One thing that should be considered locally is developing support to offer paying of student loans as a benefit of relocation to Chestertown. This strategy is being employed successfully elsewhere: I know of a pediatrician who left a comfortable practice in Annapolis to relocate to Idaho, partly because of relief from onerous student loans. This was the primary incentive in the compensation package!! Instead of investing in movie theaters( though I am glad we will soon have one) the town and county might consider whether investing in a physician might provide a better return on investment for this county.

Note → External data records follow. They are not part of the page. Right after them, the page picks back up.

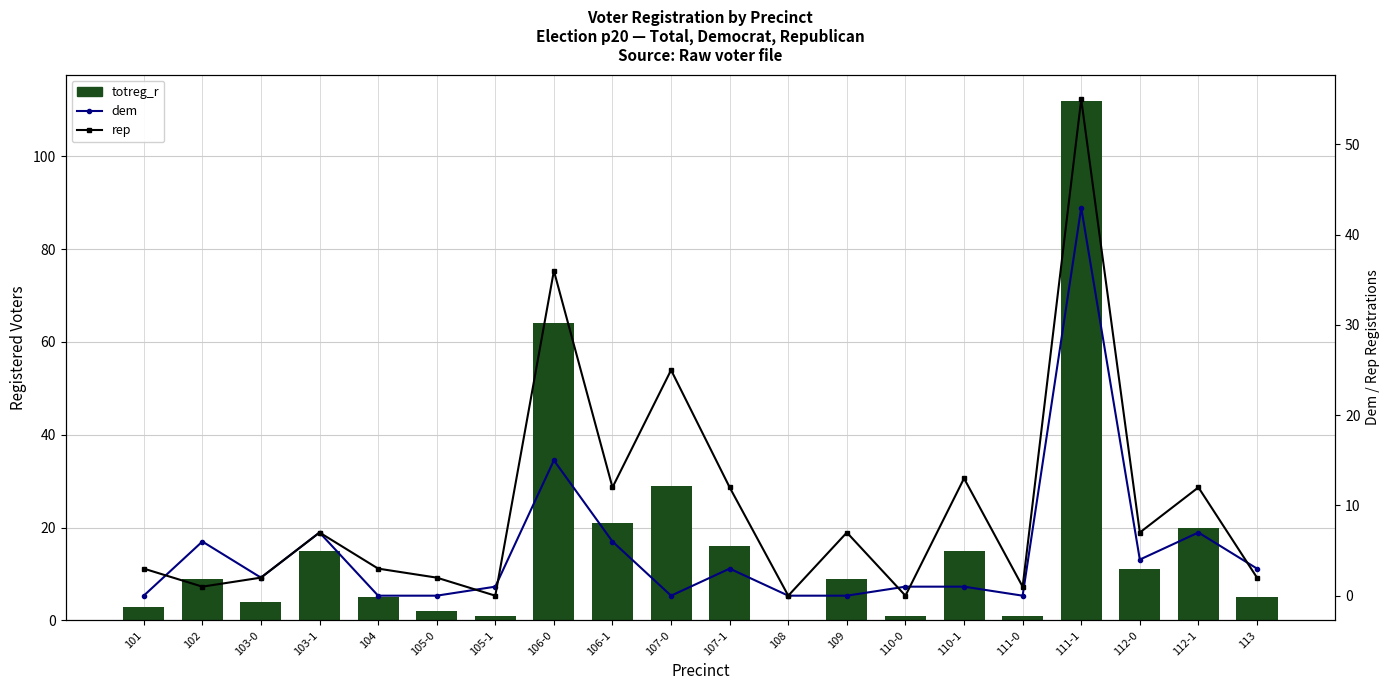

What position from the right is 107-1?

10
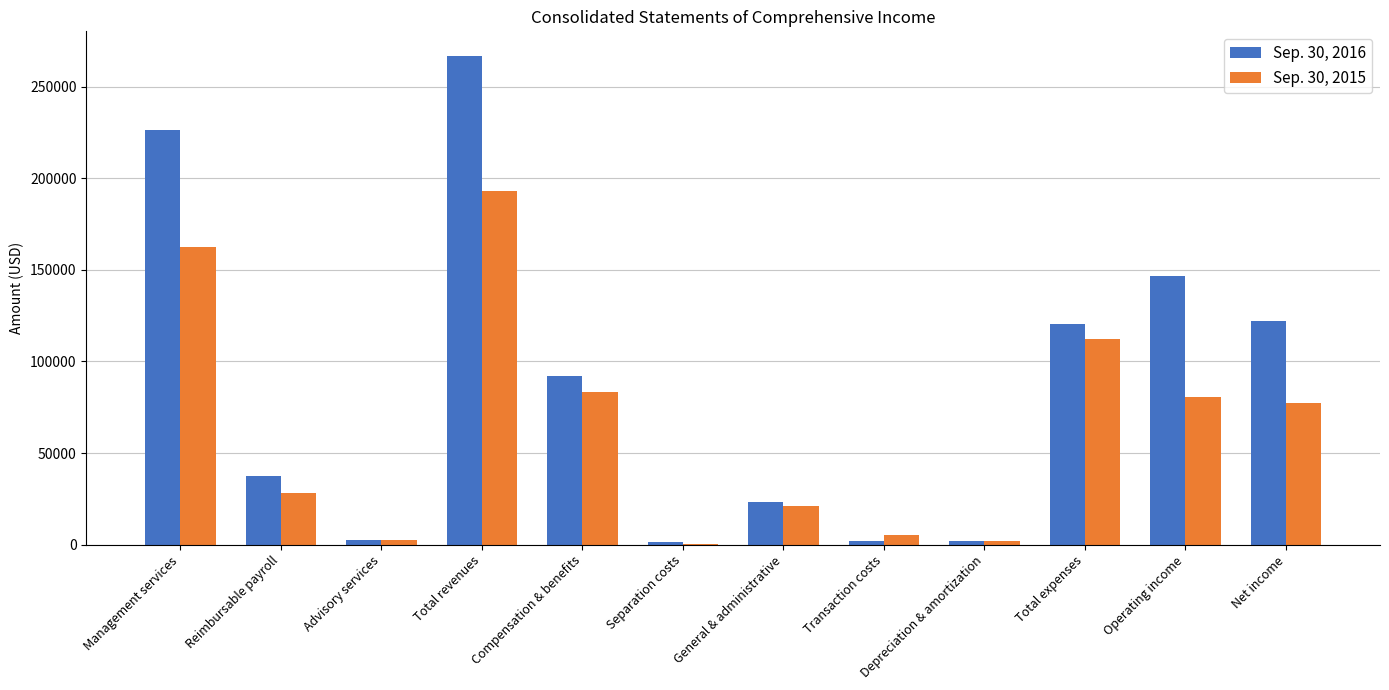

What value does the Sep. 30, 2015 series have at Depreciation & amortization, to the nearest 50?

2100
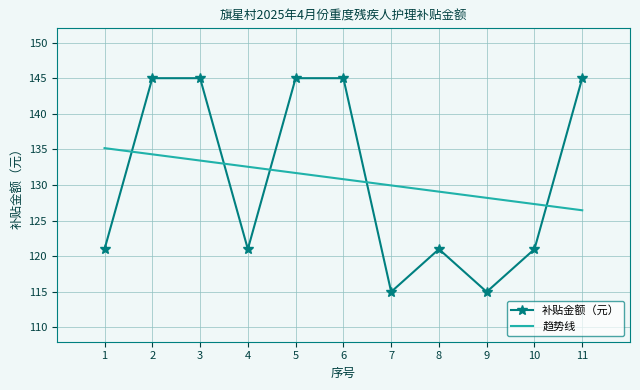

What is the minimum value shown in the chart?

115.0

Our representatives on the Shore Health Board of Directors have a responsibility to keep this issue in front of the Board and press for action.Their identity should be known to us and they should be reporting to us. Save Our Hospital is doing a great job and must continue to keep the issues in the spotlight.
Glenn Wilson says
I am a local representative on the Shore Regional Health Board and also part of the Save The Hospital group. All SRH Board Members are listed on the SRH website. Several of us local SRH Board Members attended this STH meeting and I spoke. We have also had separate meetings with SRH’s CEO Kozel and Board Chairman Dillon about our hospital and its future. As I stated at the STH meeting, we (STH & SRH) need to, and are beginning to, work together to get greater funding for rural healthcare by dialoging with our local elected officials and the University of MD Medical System, which owns SRH. It is simply more expensive to provide quality rural healthcare and the State of MD needs to step up to this reality!
Daniel Menefee says
I find it hard to believe that Shore is suddenly an ally when they keep artificially tinkering with the numbers. Low utilization ultimately makes their case to consolidate in Easton, so their sudden desire to push the legislation is suspect. If they really want the legislation to fly they would show honest utilization numbers. Their behavior speaks more to their intentions than public statements.
Getting a peek at internal documents and communications is the only way to find out where Shore Health is headed. But unfortunately, Shore Health is exempt from complying with Freedom of Information Act Requests — because of their nonprofit status — even though they receive taxpayer funds.
Marty Stetson says
The gratitude that is owed to Margie Elsberg and those others who have helped her can not be measured. She has worked tirelessly to keep the hospital, a real hospital, here in Chestertown. We are all better off because of her work. Thank you Margie does not seem like enough, but THANK YOU.